Try it
Copy out, word for word, the lines starting with the line containing "Intended for players who" and continuing through the line containing "rate slightly, but I haven't done this yet.".
————————
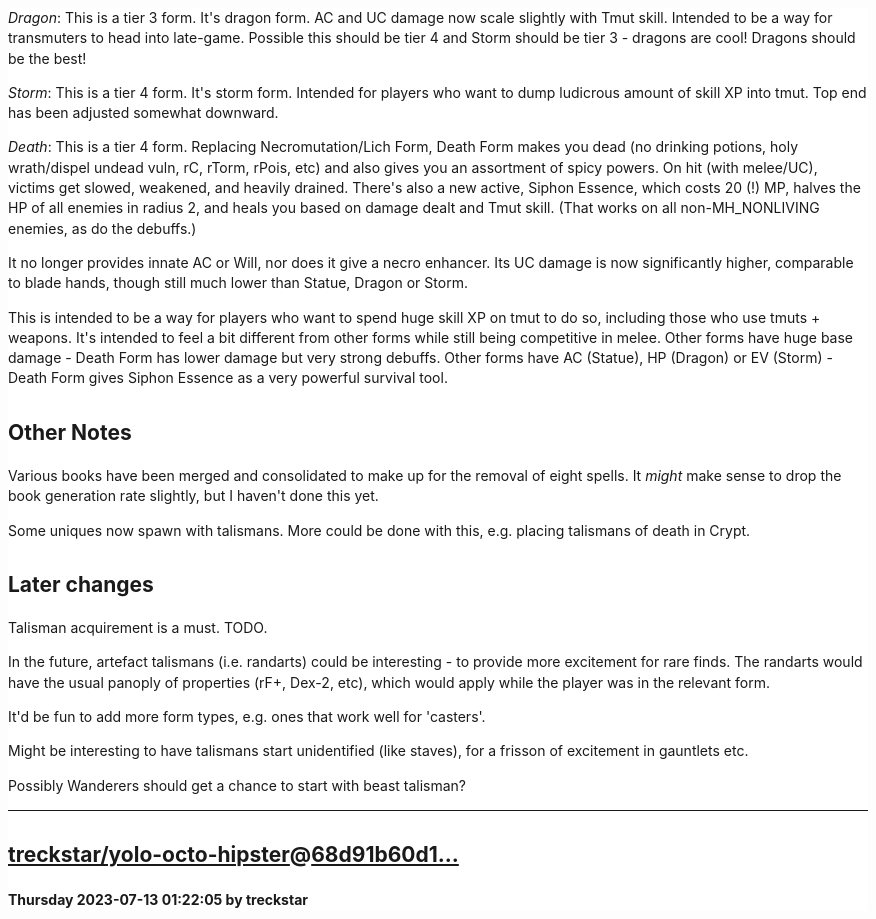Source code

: *Dragon*: This is a tier 3 form. It's dragon form. AC and UC damage now
scale slightly with Tmut skill. Intended to be a way for transmuters to
head into late-game. Possible this should be tier 4 and Storm should be tier
3 - dragons are cool! Dragons should be the best!

*Storm*: This is a tier 4 form. It's storm form. Intended for players who
want to dump ludicrous amount of skill XP into tmut. Top end has been
adjusted somewhat downward.

*Death*: This is a tier 4 form. Replacing Necromutation/Lich Form, Death
Form makes you dead (no drinking potions, holy wrath/dispel undead vuln,
rC, rTorm, rPois, etc) and also gives you an assortment of spicy powers.
On hit (with melee/UC), victims get slowed, weakened, and heavily drained.
There's also a new active, Siphon Essence, which costs 20 (!) MP, halves
the HP of all enemies in radius 2, and heals you based on damage dealt and
Tmut skill. (That works on all non-MH_NONLIVING enemies, as do the debuffs.)

It no longer provides innate AC or Will, nor does it give a necro enhancer.
Its UC damage is now significantly higher, comparable to blade hands,
though still much lower than Statue, Dragon or Storm.

This is intended to be a way for players who want to spend huge skill XP
on tmut to do so, including those who use tmuts + weapons. It's intended
to feel a bit different from other forms while still being competitive in
melee. Other forms have huge base damage - Death Form has lower damage but
very strong debuffs. Other forms have AC (Statue), HP (Dragon) or EV (Storm) -
Death Form gives Siphon Essence as a very powerful survival tool.

Other Notes
-----------

Various books have been merged and consolidated to make up for the
removal of eight spells. It *might* make sense to drop the book generation
rate slightly, but I haven't done this yet.

Some uniques now spawn with talismans. More could be done with this, e.g.
placing talismans of death in Crypt.

Later changes
-------------

Talisman acquirement is a must. TODO.

In the future, artefact talismans (i.e. randarts) could be interesting -
to provide more excitement for rare finds. The randarts would have
the usual panoply of properties (rF+, Dex-2, etc), which would apply
while the player was in the relevant form.

It'd be fun to add more form types, e.g. ones that work well for
'casters'.

Might be interesting to have talismans start unidentified (like staves),
for a frisson of excitement in gauntlets etc.

Possibly Wanderers should get a chance to start with beast talisman?

---
## [treckstar/yolo-octo-hipster](https://github.com/treckstar/yolo-octo-hipster)@[68d91b60d1...](https://github.com/treckstar/yolo-octo-hipster/commit/68d91b60d1e4c2fff3fc6696fd335497829f6abb)
#### Thursday 2023-07-13 01:22:05 by treckstar
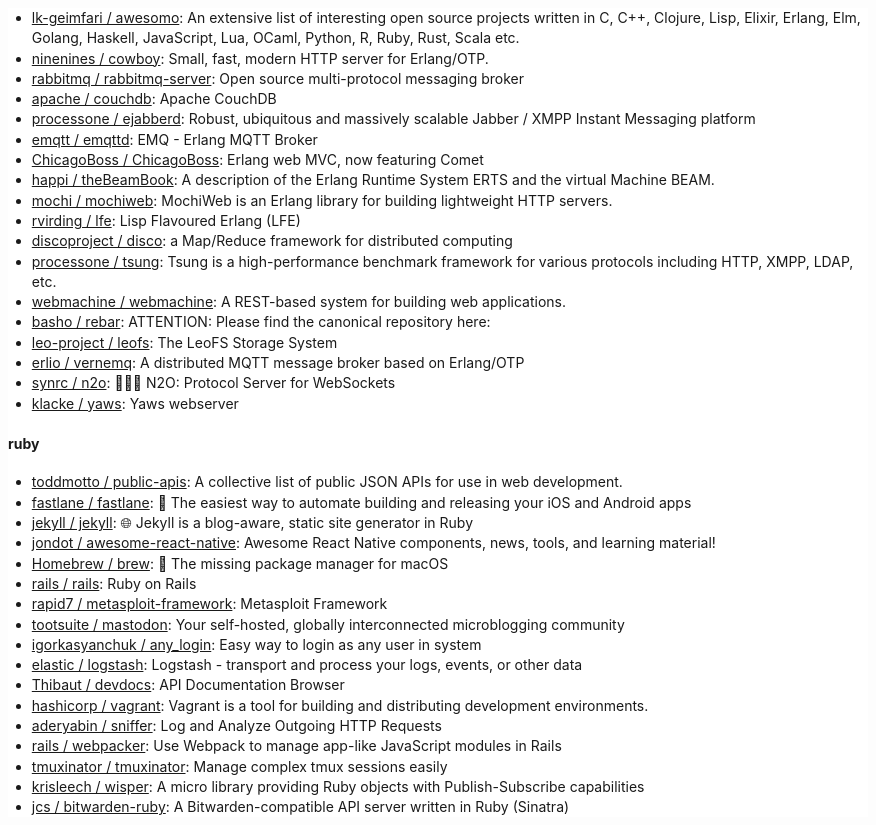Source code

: * [lk-geimfari / awesomo](https://github.com/lk-geimfari/awesomo): An extensive list of interesting open source projects written in С, C++, Clojure, Lisp, Elixir, Erlang, Elm, Golang, Haskell, JavaScript, Lua, OCaml, Python, R, Ruby, Rust, Scala etc.
* [ninenines / cowboy](https://github.com/ninenines/cowboy): Small, fast, modern HTTP server for Erlang/OTP.
* [rabbitmq / rabbitmq-server](https://github.com/rabbitmq/rabbitmq-server): Open source multi-protocol messaging broker
* [apache / couchdb](https://github.com/apache/couchdb): Apache CouchDB
* [processone / ejabberd](https://github.com/processone/ejabberd): Robust, ubiquitous and massively scalable Jabber / XMPP Instant Messaging platform
* [emqtt / emqttd](https://github.com/emqtt/emqttd): EMQ - Erlang MQTT Broker
* [ChicagoBoss / ChicagoBoss](https://github.com/ChicagoBoss/ChicagoBoss): Erlang web MVC, now featuring Comet
* [happi / theBeamBook](https://github.com/happi/theBeamBook): A description of the Erlang Runtime System ERTS and the virtual Machine BEAM.
* [mochi / mochiweb](https://github.com/mochi/mochiweb): MochiWeb is an Erlang library for building lightweight HTTP servers.
* [rvirding / lfe](https://github.com/rvirding/lfe): Lisp Flavoured Erlang (LFE)
* [discoproject / disco](https://github.com/discoproject/disco): a Map/Reduce framework for distributed computing
* [processone / tsung](https://github.com/processone/tsung): Tsung is a high-performance benchmark framework for various protocols including HTTP, XMPP, LDAP, etc.
* [webmachine / webmachine](https://github.com/webmachine/webmachine): A REST-based system for building web applications.
* [basho / rebar](https://github.com/basho/rebar): ATTENTION: Please find the canonical repository here:
* [leo-project / leofs](https://github.com/leo-project/leofs): The LeoFS Storage System
* [erlio / vernemq](https://github.com/erlio/vernemq): A distributed MQTT message broker based on Erlang/OTP
* [synrc / n2o](https://github.com/synrc/n2o): 🔵🔵🔴 N2O: Protocol Server for WebSockets
* [klacke / yaws](https://github.com/klacke/yaws): Yaws webserver

#### ruby
* [toddmotto / public-apis](https://github.com/toddmotto/public-apis): A collective list of public JSON APIs for use in web development.
* [fastlane / fastlane](https://github.com/fastlane/fastlane): 🚀 The easiest way to automate building and releasing your iOS and Android apps
* [jekyll / jekyll](https://github.com/jekyll/jekyll): 🌐 Jekyll is a blog-aware, static site generator in Ruby
* [jondot / awesome-react-native](https://github.com/jondot/awesome-react-native): Awesome React Native components, news, tools, and learning material!
* [Homebrew / brew](https://github.com/Homebrew/brew): 🍺 The missing package manager for macOS
* [rails / rails](https://github.com/rails/rails): Ruby on Rails
* [rapid7 / metasploit-framework](https://github.com/rapid7/metasploit-framework): Metasploit Framework
* [tootsuite / mastodon](https://github.com/tootsuite/mastodon): Your self-hosted, globally interconnected microblogging community
* [igorkasyanchuk / any_login](https://github.com/igorkasyanchuk/any_login): Easy way to login as any user in system
* [elastic / logstash](https://github.com/elastic/logstash): Logstash - transport and process your logs, events, or other data
* [Thibaut / devdocs](https://github.com/Thibaut/devdocs): API Documentation Browser
* [hashicorp / vagrant](https://github.com/hashicorp/vagrant): Vagrant is a tool for building and distributing development environments.
* [aderyabin / sniffer](https://github.com/aderyabin/sniffer): Log and Analyze Outgoing HTTP Requests
* [rails / webpacker](https://github.com/rails/webpacker): Use Webpack to manage app-like JavaScript modules in Rails
* [tmuxinator / tmuxinator](https://github.com/tmuxinator/tmuxinator): Manage complex tmux sessions easily
* [krisleech / wisper](https://github.com/krisleech/wisper): A micro library providing Ruby objects with Publish-Subscribe capabilities
* [jcs / bitwarden-ruby](https://github.com/jcs/bitwarden-ruby): A Bitwarden-compatible API server written in Ruby (Sinatra)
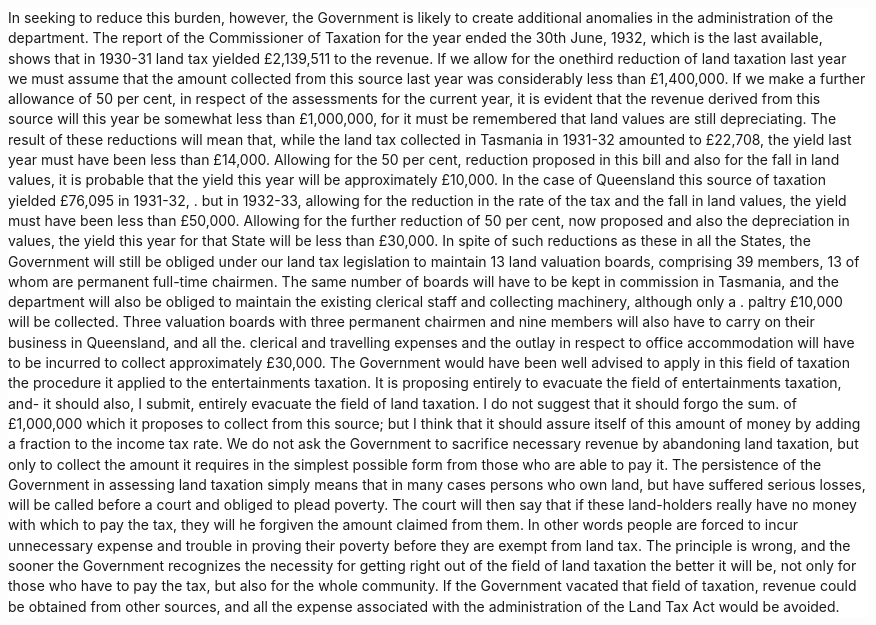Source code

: In seeking to reduce this burden, however, the Government is likely to create additional anomalies in the administration of the department. The report of the Commissioner of Taxation for the year ended the 30th June, 1932, which is the last available, shows that in 1930-31 land tax yielded £2,139,511 to the revenue. If we allow for the onethird reduction of land taxation last year we must assume that the amount collected from this source last year was considerably less than £1,400,000. If we make a further allowance of 50 per cent, in respect of the assessments for the current year, it is evident that the revenue derived from this source will this year be somewhat less than £1,000,000, for it must be remembered that land values are still depreciating. The result of these reductions will mean that, while the land tax collected in Tasmania in 1931-32 amounted to £22,708, the yield last year must have been less than £14,000. Allowing for the 50 per cent, reduction proposed in this bill and also for the fall in land values, it is probable that the yield this year will be approximately £10,000. In the case of Queensland this source of taxation yielded £76,095 in 1931-32, . but in 1932-33, allowing for the reduction in the rate of the tax and the fall in land values, the yield must have been less than £50,000. Allowing for the further reduction of 50  per cent, now proposed and also the depreciation in values, the yield this year for that State will be less than £30,000. In spite of such reductions as these in all the States, the Government will still be obliged under our land tax legislation to maintain 13 land valuation boards, comprising 39 members, 13 of whom are permanent full-time chairmen. The same number of boards will have to be kept in commission in Tasmania, and the department will also be obliged to maintain the existing clerical staff and collecting machinery, although only a . paltry £10,000 will be collected. Three valuation boards with three permanent chairmen and nine members will also have to carry on their business in Queensland, and all the. clerical and travelling expenses and the outlay in respect to office accommodation will have to be incurred to collect approximately £30,000. The Government would have been well advised to apply in this field of taxation the procedure it applied to the entertainments taxation. It is proposing entirely to evacuate the field of entertainments taxation, and- it should also, I submit, entirely evacuate the field of land taxation. I do not suggest that it should forgo the sum. of £1,000,000 which it proposes to collect from this source; but I think that it should assure itself of this amount of money by adding a fraction to the income tax rate. We do not ask the Government to sacrifice necessary revenue by abandoning land taxation, but only to collect the amount it requires in the simplest possible form from those who are able to pay it. The persistence of the Government in assessing land taxation simply means that in many cases persons who own land, but have suffered serious losses, will be called before a court and obliged to plead poverty. The court will then say that if these land-holders really have no money with which to pay the tax, they will he forgiven the amount claimed from them. In other words people are forced to incur unnecessary expense and trouble in proving their poverty before they are exempt from land tax. The principle is wrong, and the sooner the Government recognizes the necessity for getting right out of the field of land taxation the better it will be, not only for those who have to pay the tax, but also for the whole community. If the Government vacated that field of taxation, revenue could be obtained from other sources, and all the expense associated with the administration of the Land Tax Act would be avoided. 
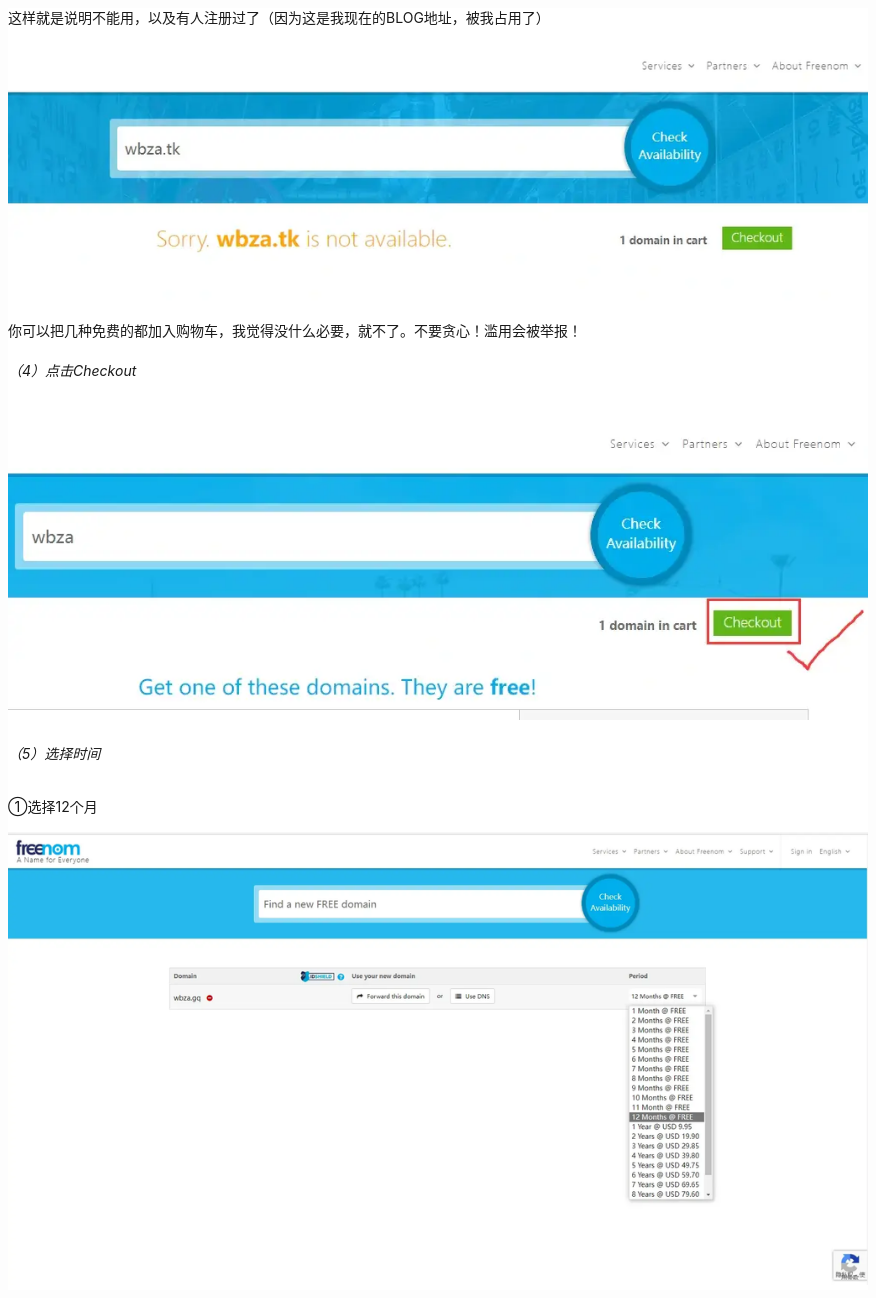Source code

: 这样就是说明不能用，以及有人注册过了（因为这是我现在的BLOG地址，被我占用了）
<center><img src="/img/JianZhan/post-JianZhan-37.webp" alt="freenom注册域名" title="freenom注册域名"></center>

你可以把几种免费的都加入购物车，我觉得没什么必要，就不了。不要贪心！滥用会被举报！

###### （4）点击Checkout
<center><img src="/img/JianZhan/post-JianZhan-38.webp" alt="freenom注册域名" title="freenom注册域名"></center>

###### （5）选择时间
①选择12个月
<center><img src="/img/JianZhan/post-JianZhan-39.webp" alt="freenom注册域名" title="freenom注册域名"></center>
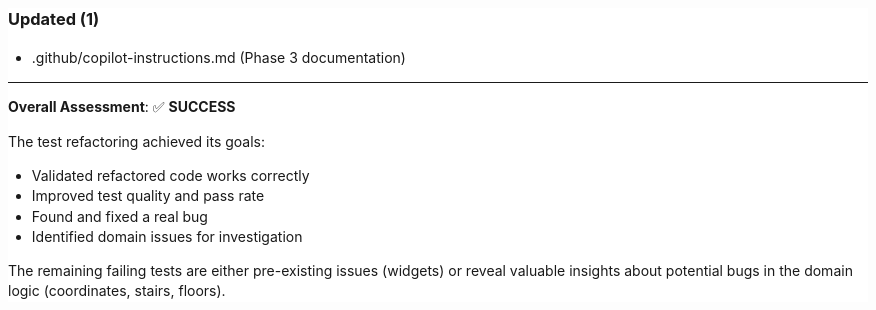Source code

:### Updated (1)
- .github/copilot-instructions.md (Phase 3 documentation)

---

**Overall Assessment**: ✅ **SUCCESS**

The test refactoring achieved its goals:
- Validated refactored code works correctly
- Improved test quality and pass rate
- Found and fixed a real bug
- Identified domain issues for investigation

The remaining failing tests are either pre-existing issues (widgets) or reveal valuable insights about potential bugs in the domain logic (coordinates, stairs, floors).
————————
Exercise solution
*Storm*: This is a tier 4 form. It's storm form. Intended for players who
want to dump ludicrous amount of skill XP into tmut. Top end has been
adjusted somewhat downward.

*Death*: This is a tier 4 form. Replacing Necromutation/Lich Form, Death
Form makes you dead (no drinking potions, holy wrath/dispel undead vuln,
rC, rTorm, rPois, etc) and also gives you an assortment of spicy powers.
On hit (with melee/UC), victims get slowed, weakened, and heavily drained.
There's also a new active, Siphon Essence, which costs 20 (!) MP, halves
the HP of all enemies in radius 2, and heals you based on damage dealt and
Tmut skill. (That works on all non-MH_NONLIVING enemies, as do the debuffs.)

It no longer provides innate AC or Will, nor does it give a necro enhancer.
Its UC damage is now significantly higher, comparable to blade hands,
though still much lower than Statue, Dragon or Storm.

This is intended to be a way for players who want to spend huge skill XP
on tmut to do so, including those who use tmuts + weapons. It's intended
to feel a bit different from other forms while still being competitive in
melee. Other forms have huge base damage - Death Form has lower damage but
very strong debuffs. Other forms have AC (Statue), HP (Dragon) or EV (Storm) -
Death Form gives Siphon Essence as a very powerful survival tool.

Other Notes
-----------

Various books have been merged and consolidated to make up for the
removal of eight spells. It *might* make sense to drop the book generation
rate slightly, but I haven't done this yet.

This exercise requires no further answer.